I wonder if saying "ICANN and the registrars" limits the choices. What if you
said "or", and what if the ICANN community were to consider it appropriate for
registrars to exercise a bit more autonomy in regard to dealing with abuse?
Should a registrar (or registry) be able to certify "approved responders" and
take accelerated measures based on the trusted reporting of such parties? This
is pure speculation on my part, speaking as an individual, not ICANN employee.
I am simply suggesting that we put all the alternatives on the table and if
some are horrible ideas, we toss them with the knowledge we've explored as many
as we were able to imagine.
On 7/13/08 9:17 PM, "Joe St Sauver" <joe@xxxxxxxxxxxxxxxxxx> wrote:
#But I agree with Mike that we ought to clearly describe the problem
#we are trying to solve.
How about:
"Context:
<insert definition of fastflux hosting here>
"Miscreants are using fastflux hosting to support their criminal
activities when more conventional hosting is unavailable or
undesirable.
"Fastflux hosting is based on the systematic abuse and surreptitious
exploitation of 3rd party systems and network resources without the
informed consent of the owner of those resources.

= STORED DATA =

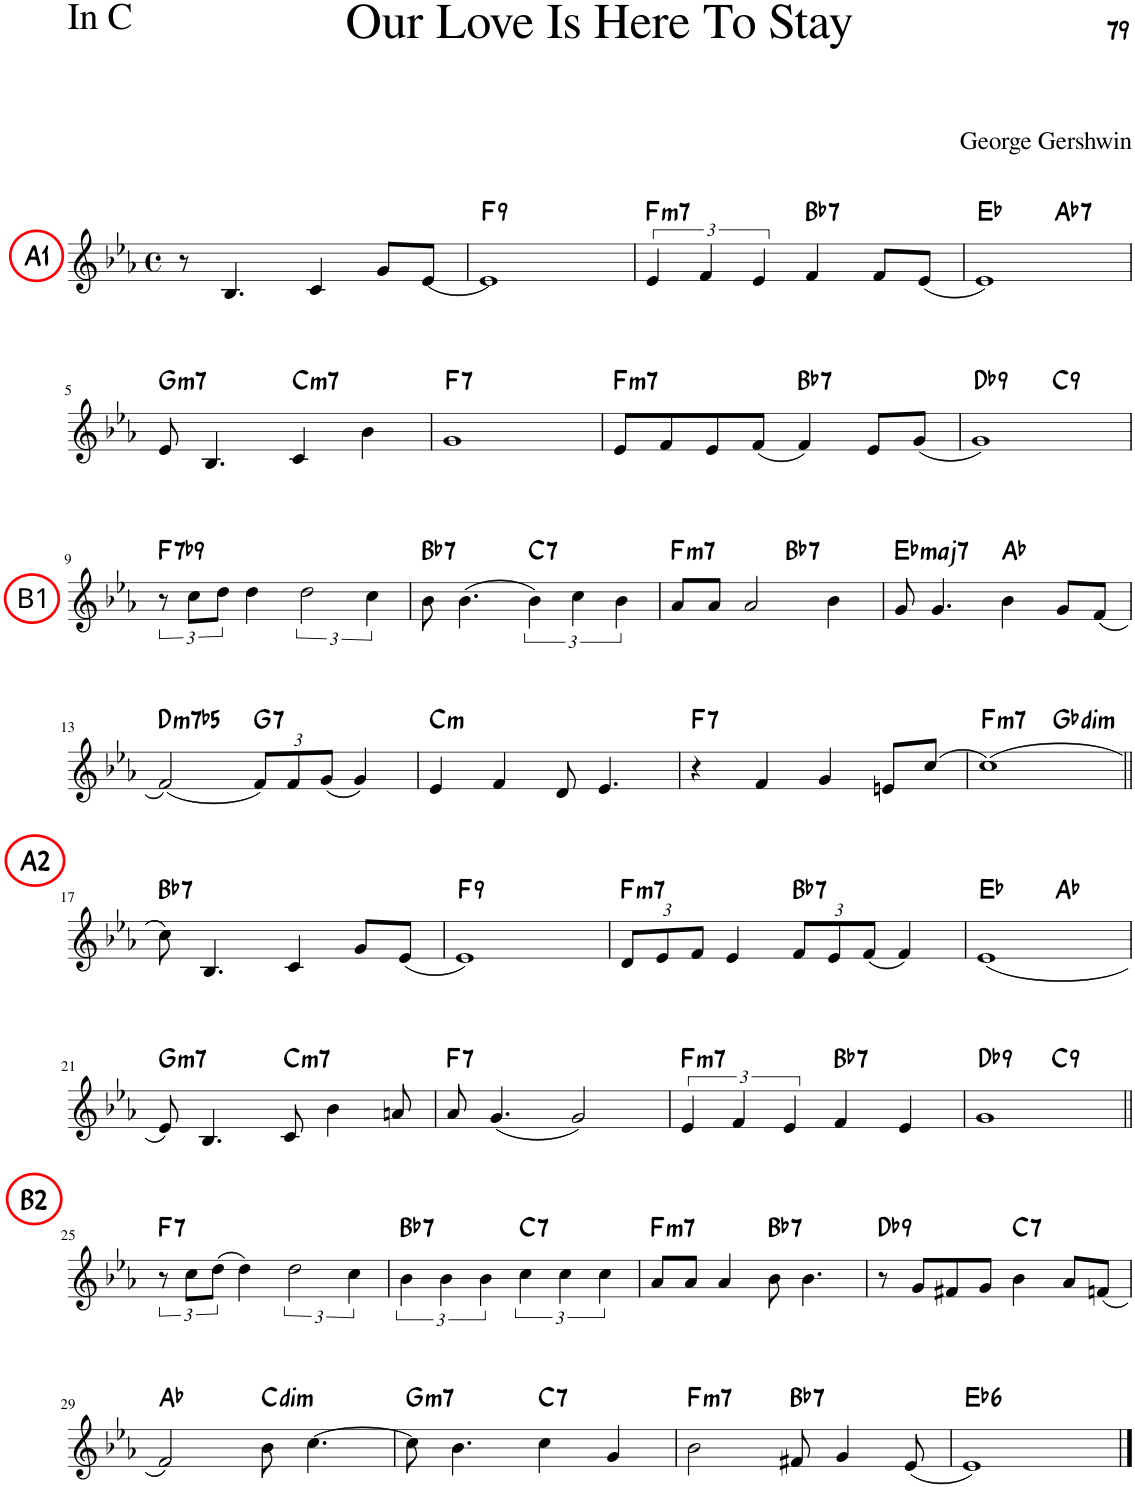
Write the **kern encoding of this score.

= PROMPT A =
Summarize the fastflux passage in two sentences.
= PROMPT B =
According to the fastflux passage, whose informed consent is absent when third-party systems and network resources are exploited?
= PROMPT C =
Extend the fastflux passage beyond its final sentence, carrying on the draft problem statement it has begun.
The listing is material separate from the fastflux passage.

= REPLY A =
Speaking as an individual rather than as an ICANN employee, the writer suggests that registrars might exercise more autonomy in dealing with abuse, for instance by certifying "approved responders" and taking accelerated measures on their trusted reports, and urges that every alternative be considered before poor ideas are discarded. The quoted message from Joe St Sauver includes draft context wording stating that miscreants use fastflux hosting to support criminal activities when conventional hosting is unavailable or undesirable, and that such hosting rests on abusing and exploiting third-party systems and network resources without their owners' informed consent.

= REPLY B =
The owner of those resources.

= REPLY C =
"The software that enables fastflux hosting is surreptitiously
installed on consumer systems because if users or their ISPs were
aware of what was being done to them, and through the use of their
PCs, they would do their best to stop it.
"In most cases, however, only the domain name registrar or
registration service provider can cause a fastflux domain to be
taken down.
"Questions:
"What, if anything, can ICANN or the operational community do
in response to this phenomena? *Should* ICANN take on this
issue, or should ICANN and the registrar community do nothing
in response to the fastflux problem, leaving any response to
national regulators or local/national/international law
enforcement agencies?
"Can effective technical steps be taken to prevent criminal
exploitation of fastflux approaches while not foreclosing
operationally important and non-criminal uses of short TTLs
and other adaptive/less-traditional DNS-based techniques?"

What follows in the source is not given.